The first part, identity, looks at a number of issues within identity politics. This includes aspects such as multiculturalism, the “Western Canon” of books, and the change of a university education from a liberal arts education to more of a technical or professional education. He gives his version of events based on a mixture of research and personal observation while relating these events to the current cultural climate.
The second part, Inequality, is about the growing gap in equality between people. In addition, he also looks at how education can overcome inequality in the United States. In this section he makes an interesting point regarding diversity. He notes that while institutions of Higher Learning have made great strides in increasing the amount of cultural and racial diversity they have not increased class diversity. For Egginton, what causes resentment among many people is the talk of diversity that does not include them. He backs this assertion up with statistics and anecdotal evidence.

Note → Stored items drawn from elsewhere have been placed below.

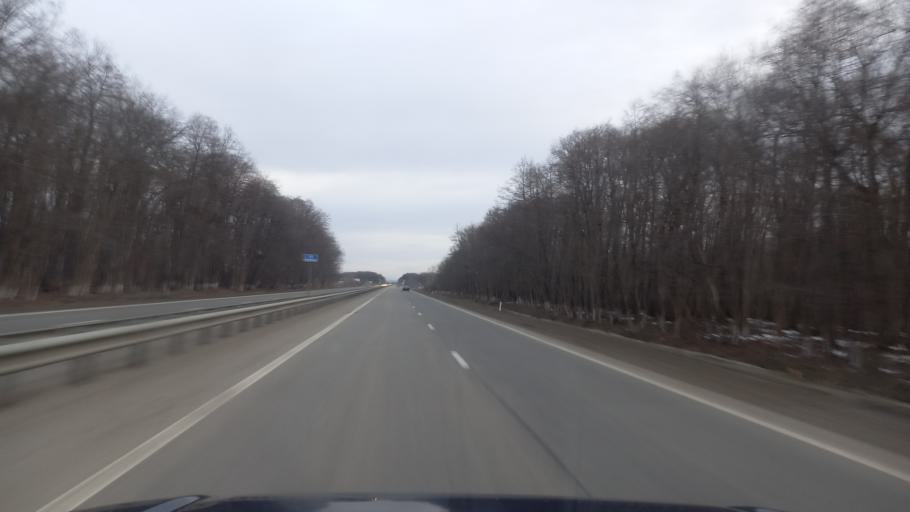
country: RU
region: Adygeya
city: Khanskaya
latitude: 44.7305
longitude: 39.9455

The last part, community, is about how the idea of community has broken down in the last half century. The author looks at a variety of issues, political, social, and economic and shows how they are all interrelated and contribute to the breakdown of American society. As in other parts he shows how the positive reforms of years past became harmful when taken to extremes.
Overall, this book provides a distinctive outlook on modern American culture with some suggestions for change that does not fit within the current American political spectrum. If one thinks of Hegel’s idea of Thesis-Antithesis- Synthesis. This book is an attempt to create a synthesis within the movement of American culture.